[Design files in plain text]
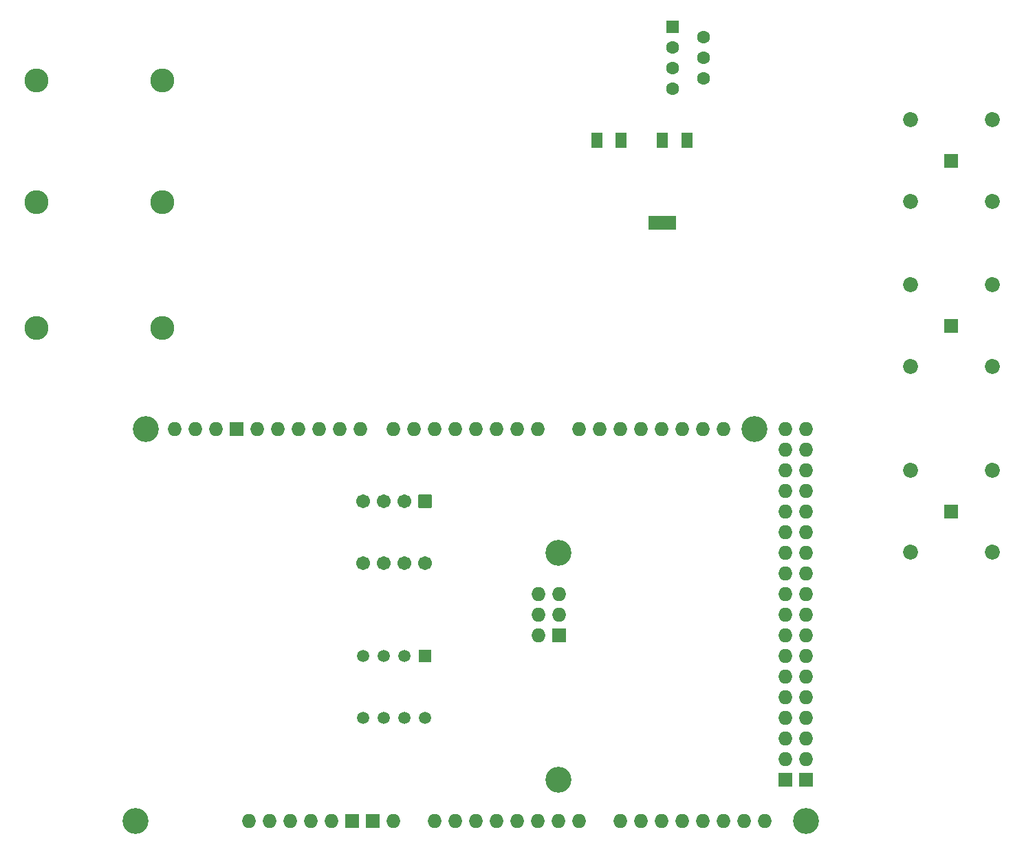
<source format=gbr>
%TF.GenerationSoftware,KiCad,Pcbnew,7.0.10*%
%TF.CreationDate,2024-01-29T13:59:38-08:00*%
%TF.ProjectId,V2_rampGen,56325f72-616d-4704-9765-6e2e6b696361,rev?*%
%TF.SameCoordinates,Original*%
%TF.FileFunction,Soldermask,Bot*%
%TF.FilePolarity,Negative*%
%FSLAX46Y46*%
G04 Gerber Fmt 4.6, Leading zero omitted, Abs format (unit mm)*
G04 Created by KiCad (PCBNEW 7.0.10) date 2024-01-29 13:59:38*
%MOMM*%
%LPD*%
G01*
G04 APERTURE LIST*
G04 Aperture macros list*
%AMRoundRect*
0 Rectangle with rounded corners*
0 $1 Rounding radius*
0 $2 $3 $4 $5 $6 $7 $8 $9 X,Y pos of 4 corners*
0 Add a 4 corners polygon primitive as box body*
4,1,4,$2,$3,$4,$5,$6,$7,$8,$9,$2,$3,0*
0 Add four circle primitives for the rounded corners*
1,1,$1+$1,$2,$3*
1,1,$1+$1,$4,$5*
1,1,$1+$1,$6,$7*
1,1,$1+$1,$8,$9*
0 Add four rect primitives between the rounded corners*
20,1,$1+$1,$2,$3,$4,$5,0*
20,1,$1+$1,$4,$5,$6,$7,0*
20,1,$1+$1,$6,$7,$8,$9,0*
20,1,$1+$1,$8,$9,$2,$3,0*%
G04 Aperture macros list end*
%ADD10C,2.950000*%
%ADD11R,1.700000X1.700000*%
%ADD12C,1.850000*%
%ADD13R,1.600000X1.600000*%
%ADD14C,1.600000*%
%ADD15C,3.200000*%
%ADD16O,1.727200X1.727200*%
%ADD17R,1.727200X1.727200*%
%ADD18R,1.500000X1.500000*%
%ADD19C,1.500000*%
%ADD20RoundRect,0.102000X-0.749300X0.749300X-0.749300X-0.749300X0.749300X-0.749300X0.749300X0.749300X0*%
%ADD21C,1.702600*%
%ADD22R,1.455740X1.858220*%
%ADD23R,3.430000X1.780000*%
G04 APERTURE END LIST*
D10*
%TO.C,J8*%
X70499990Y-84119970D03*
X54999990Y-84119970D03*
%TD*%
%TO.C,J9*%
X70499990Y-68580000D03*
X54999990Y-68580000D03*
%TD*%
D11*
%TO.C,J7*%
X167640000Y-106679990D03*
D12*
X162590020Y-101630010D03*
X172689980Y-101630010D03*
X162590020Y-111730020D03*
X172689980Y-111730020D03*
%TD*%
D11*
%TO.C,J6*%
X167640000Y-83819990D03*
D12*
X162590020Y-78770010D03*
X172689980Y-78770010D03*
X162590020Y-88870020D03*
X172689980Y-88870020D03*
%TD*%
D10*
%TO.C,J5*%
X70499990Y-53639970D03*
X54999990Y-53639970D03*
%TD*%
D13*
%TO.C,U1*%
X133350000Y-46990000D03*
D14*
X137160000Y-48260000D03*
X133350000Y-49530000D03*
X137160000Y-50800000D03*
X133350000Y-52070000D03*
X137160000Y-53340000D03*
X133350000Y-54610000D03*
%TD*%
D15*
%TO.C,A1*%
X67183000Y-144780000D03*
X68453000Y-96520000D03*
D16*
X81153000Y-144780000D03*
D15*
X119253000Y-111760000D03*
X119253000Y-139700000D03*
X143383000Y-96520000D03*
X149733000Y-144780000D03*
D16*
X88773000Y-144780000D03*
X91313000Y-144780000D03*
X119380000Y-116840000D03*
X147193000Y-96520000D03*
X149733000Y-96520000D03*
X104013000Y-144780000D03*
X106553000Y-144780000D03*
X109093000Y-144780000D03*
X111633000Y-144780000D03*
X114173000Y-144780000D03*
X116713000Y-144780000D03*
X119253000Y-144780000D03*
X121793000Y-144780000D03*
X126873000Y-144780000D03*
X129413000Y-144780000D03*
X131953000Y-144780000D03*
X134493000Y-144780000D03*
X77089000Y-96520000D03*
X142113000Y-144780000D03*
X144653000Y-144780000D03*
X116713000Y-96520000D03*
X114173000Y-96520000D03*
X111633000Y-96520000D03*
X109093000Y-96520000D03*
X106553000Y-96520000D03*
X104013000Y-96520000D03*
X101473000Y-96520000D03*
X98933000Y-96520000D03*
X94869000Y-96520000D03*
X92329000Y-96520000D03*
X89789000Y-96520000D03*
X87249000Y-96520000D03*
X84709000Y-96520000D03*
X82169000Y-96520000D03*
X121793000Y-96520000D03*
X124333000Y-96520000D03*
X126873000Y-96520000D03*
X129413000Y-96520000D03*
X131953000Y-96520000D03*
X134493000Y-96520000D03*
X137033000Y-96520000D03*
X139573000Y-96520000D03*
X147193000Y-99060000D03*
X149733000Y-99060000D03*
X147193000Y-101600000D03*
X149733000Y-101600000D03*
X147193000Y-104140000D03*
X149733000Y-104140000D03*
X147193000Y-106680000D03*
X149733000Y-106680000D03*
X147193000Y-109220000D03*
X149733000Y-109220000D03*
X147193000Y-111760000D03*
X149733000Y-111760000D03*
X147193000Y-114300000D03*
X149733000Y-114300000D03*
X147193000Y-116840000D03*
X149733000Y-116840000D03*
X147193000Y-119380000D03*
X149733000Y-119380000D03*
X147193000Y-121920000D03*
X149733000Y-121920000D03*
X147193000Y-124460000D03*
X149733000Y-124460000D03*
X147193000Y-127000000D03*
X149733000Y-127000000D03*
X147193000Y-129540000D03*
X149733000Y-129540000D03*
X147193000Y-132080000D03*
X149733000Y-132080000D03*
X147193000Y-134620000D03*
X149733000Y-134620000D03*
X147193000Y-137160000D03*
X149733000Y-137160000D03*
X137033000Y-144780000D03*
X139573000Y-144780000D03*
D17*
X79629000Y-96520000D03*
X93853000Y-144780000D03*
X96393000Y-144780000D03*
X119380000Y-121920000D03*
X147193000Y-139700000D03*
X149733000Y-139700000D03*
D16*
X83693000Y-144780000D03*
X116840000Y-116840000D03*
X119380000Y-119380000D03*
X86233000Y-144780000D03*
X116840000Y-121920000D03*
X116840000Y-119380000D03*
X72009000Y-96520000D03*
X74549000Y-96520000D03*
X98933000Y-144780000D03*
%TD*%
D11*
%TO.C,J4*%
X167640000Y-63499990D03*
D12*
X162590020Y-58450010D03*
X172689980Y-58450010D03*
X162590020Y-68550020D03*
X172689980Y-68550020D03*
%TD*%
D18*
%TO.C,U2*%
X102870000Y-124460000D03*
D19*
X100330000Y-124460000D03*
X97790000Y-124460000D03*
X95250000Y-124460000D03*
X95250000Y-132080000D03*
X97790000Y-132080000D03*
X100330000Y-132080000D03*
X102870000Y-132080000D03*
%TD*%
D20*
%TO.C,U3*%
X102870000Y-105410000D03*
D21*
X100330000Y-105410000D03*
X97790000Y-105410000D03*
X95250000Y-105410000D03*
X95250000Y-113030000D03*
X97790000Y-113030000D03*
X100330000Y-113030000D03*
X102870000Y-113030000D03*
%TD*%
D22*
%TO.C,R2*%
X123997510Y-60960000D03*
X127000000Y-60960000D03*
%TD*%
D23*
%TO.C,J1*%
X132080000Y-71120000D03*
%TD*%
D22*
%TO.C,R1*%
X132080000Y-60960000D03*
X135082490Y-60960000D03*
%TD*%
M02*

</source>
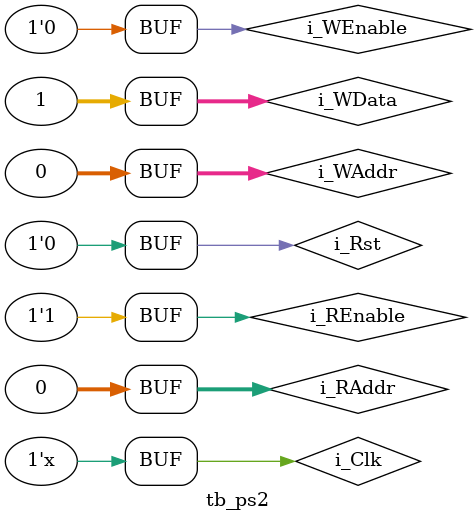
<source format=v>
`timescale 1ns / 1ps


module tb_ps2(

    );
    
    reg i_Clk;
    reg i_Rst;
    reg i_WEnable;
    reg [31:0] i_WAddr;
    reg [31:0] i_WData;
    reg i_REnable;
    reg [31:0] i_RAddr;
    wire [31:0] o_RData;
    wire o_Err;

    reg PS2C;                     // clock signal from PS2 peripheral
    reg PS2D;                     // bit read from PS2 peripheral
     
    custom_ps2_interface ps2_interface(

     .i_Clk(i_Clk),
     .i_Rst(i_Rst),
     .i_WEnable(i_WEnable),
     .i_WAddr(i_WAddr),
     .i_WData(i_WData),
     .i_REnable(i_REnable),
     .i_RAddr(i_RAddr),
     .o_RData(o_RData),
     .o_Err(o_Err),
     .PS2C(PS2C),                     // clock signal from PS2 peripheral
     .PS2D(PS2D)                     // bit read from PS2 peripheral
);
    
    initial begin
    
    i_Clk = 0;
    i_Rst = 1;
    i_WAddr = 0;
    i_WData = 0;
    i_WEnable = 0;
    i_RAddr = 0;

    #10
    
    i_Rst = 0;
    i_WEnable = 1;
    i_WData = 32'd1;
    
    #20
    
    i_WEnable = 0;
    i_REnable = 1;

    end
    
    
    
    always #4 i_Clk = ~i_Clk;
    
    
    
    
    
    
    
    
    
    
    
    
    
    
    
endmodule

</source>
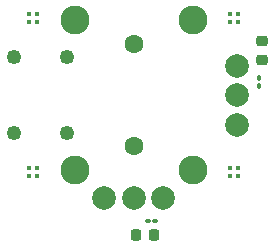
<source format=gbr>
%TF.GenerationSoftware,KiCad,Pcbnew,9.0.3*%
%TF.CreationDate,2025-07-21T12:26:19-07:00*%
%TF.ProjectId,UGC_SubStick_R5,5547435f-5375-4625-9374-69636b5f5235,rev?*%
%TF.SameCoordinates,Original*%
%TF.FileFunction,Soldermask,Top*%
%TF.FilePolarity,Negative*%
%FSLAX46Y46*%
G04 Gerber Fmt 4.6, Leading zero omitted, Abs format (unit mm)*
G04 Created by KiCad (PCBNEW 9.0.3) date 2025-07-21 12:26:19*
%MOMM*%
%LPD*%
G01*
G04 APERTURE LIST*
G04 Aperture macros list*
%AMRoundRect*
0 Rectangle with rounded corners*
0 $1 Rounding radius*
0 $2 $3 $4 $5 $6 $7 $8 $9 X,Y pos of 4 corners*
0 Add a 4 corners polygon primitive as box body*
4,1,4,$2,$3,$4,$5,$6,$7,$8,$9,$2,$3,0*
0 Add four circle primitives for the rounded corners*
1,1,$1+$1,$2,$3*
1,1,$1+$1,$4,$5*
1,1,$1+$1,$6,$7*
1,1,$1+$1,$8,$9*
0 Add four rect primitives between the rounded corners*
20,1,$1+$1,$2,$3,$4,$5,0*
20,1,$1+$1,$4,$5,$6,$7,0*
20,1,$1+$1,$6,$7,$8,$9,0*
20,1,$1+$1,$8,$9,$2,$3,0*%
G04 Aperture macros list end*
%ADD10R,0.370000X0.370000*%
%ADD11RoundRect,0.225000X-0.225000X-0.250000X0.225000X-0.250000X0.225000X0.250000X-0.225000X0.250000X0*%
%ADD12RoundRect,0.100000X-0.130000X-0.100000X0.130000X-0.100000X0.130000X0.100000X-0.130000X0.100000X0*%
%ADD13C,2.450000*%
%ADD14C,1.600000*%
%ADD15C,1.250000*%
%ADD16C,2.000000*%
%ADD17RoundRect,0.225000X-0.250000X0.225000X-0.250000X-0.225000X0.250000X-0.225000X0.250000X0.225000X0*%
%ADD18RoundRect,0.100000X0.100000X-0.130000X0.100000X0.130000X-0.100000X0.130000X-0.100000X-0.130000X0*%
G04 APERTURE END LIST*
D10*
%TO.C,RGB4*%
X50590000Y-31331718D03*
X51260000Y-31331718D03*
X51260000Y-30661718D03*
X50590000Y-30661718D03*
%TD*%
%TO.C,RGB3*%
X50590000Y-44331718D03*
X51260000Y-44331718D03*
X51260000Y-43661718D03*
X50590000Y-43661718D03*
%TD*%
%TO.C,RGB1*%
X67590000Y-31331718D03*
X68260000Y-31331718D03*
X68260000Y-30661718D03*
X67590000Y-30661718D03*
%TD*%
D11*
%TO.C,C1*%
X59626200Y-49301400D03*
X61176200Y-49301400D03*
%TD*%
D12*
%TO.C,R1*%
X60589200Y-48133000D03*
X61229200Y-48133000D03*
%TD*%
D13*
%TO.C,SW1*%
X54425000Y-31171718D03*
X54425000Y-43821718D03*
D14*
X59425000Y-33196718D03*
X59425000Y-41796718D03*
D13*
X64425000Y-31171718D03*
X64425000Y-43821718D03*
D15*
X53775000Y-34246718D03*
X53775000Y-40746718D03*
X49275000Y-34246718D03*
X49275000Y-40746718D03*
D16*
X56925000Y-46196718D03*
X59425000Y-46196718D03*
X61925000Y-46196718D03*
X68125000Y-39996718D03*
X68125000Y-37496718D03*
X68125000Y-34996718D03*
%TD*%
D17*
%TO.C,C2*%
X70317800Y-32933200D03*
X70317800Y-34483200D03*
%TD*%
D10*
%TO.C,RGB2*%
X67590000Y-44331718D03*
X68260000Y-44331718D03*
X68260000Y-43661718D03*
X67590000Y-43661718D03*
%TD*%
D18*
%TO.C,R2*%
X70053200Y-36718200D03*
X70053200Y-36078200D03*
%TD*%
M02*

</source>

- _YOUR ASSIGNMENT_: All that is wanted is an exact copy of the lines above from the one with "X149733000Y-111760000D03*" through the one with "X132080000Y-60960000D03*", with both ends included.

- _YOUR RESPONSE_:
X149733000Y-111760000D03*
X147193000Y-114300000D03*
X149733000Y-114300000D03*
X147193000Y-116840000D03*
X149733000Y-116840000D03*
X147193000Y-119380000D03*
X149733000Y-119380000D03*
X147193000Y-121920000D03*
X149733000Y-121920000D03*
X147193000Y-124460000D03*
X149733000Y-124460000D03*
X147193000Y-127000000D03*
X149733000Y-127000000D03*
X147193000Y-129540000D03*
X149733000Y-129540000D03*
X147193000Y-132080000D03*
X149733000Y-132080000D03*
X147193000Y-134620000D03*
X149733000Y-134620000D03*
X147193000Y-137160000D03*
X149733000Y-137160000D03*
X137033000Y-144780000D03*
X139573000Y-144780000D03*
D17*
X79629000Y-96520000D03*
X93853000Y-144780000D03*
X96393000Y-144780000D03*
X119380000Y-121920000D03*
X147193000Y-139700000D03*
X149733000Y-139700000D03*
D16*
X83693000Y-144780000D03*
X116840000Y-116840000D03*
X119380000Y-119380000D03*
X86233000Y-144780000D03*
X116840000Y-121920000D03*
X116840000Y-119380000D03*
X72009000Y-96520000D03*
X74549000Y-96520000D03*
X98933000Y-144780000D03*
%TD*%
D11*
%TO.C,J4*%
X167640000Y-63499990D03*
D12*
X162590020Y-58450010D03*
X172689980Y-58450010D03*
X162590020Y-68550020D03*
X172689980Y-68550020D03*
%TD*%
D18*
%TO.C,U2*%
X102870000Y-124460000D03*
D19*
X100330000Y-124460000D03*
X97790000Y-124460000D03*
X95250000Y-124460000D03*
X95250000Y-132080000D03*
X97790000Y-132080000D03*
X100330000Y-132080000D03*
X102870000Y-132080000D03*
%TD*%
D20*
%TO.C,U3*%
X102870000Y-105410000D03*
D21*
X100330000Y-105410000D03*
X97790000Y-105410000D03*
X95250000Y-105410000D03*
X95250000Y-113030000D03*
X97790000Y-113030000D03*
X100330000Y-113030000D03*
X102870000Y-113030000D03*
%TD*%
D22*
%TO.C,R2*%
X123997510Y-60960000D03*
X127000000Y-60960000D03*
%TD*%
D23*
%TO.C,J1*%
X132080000Y-71120000D03*
%TD*%
D22*
%TO.C,R1*%
X132080000Y-60960000D03*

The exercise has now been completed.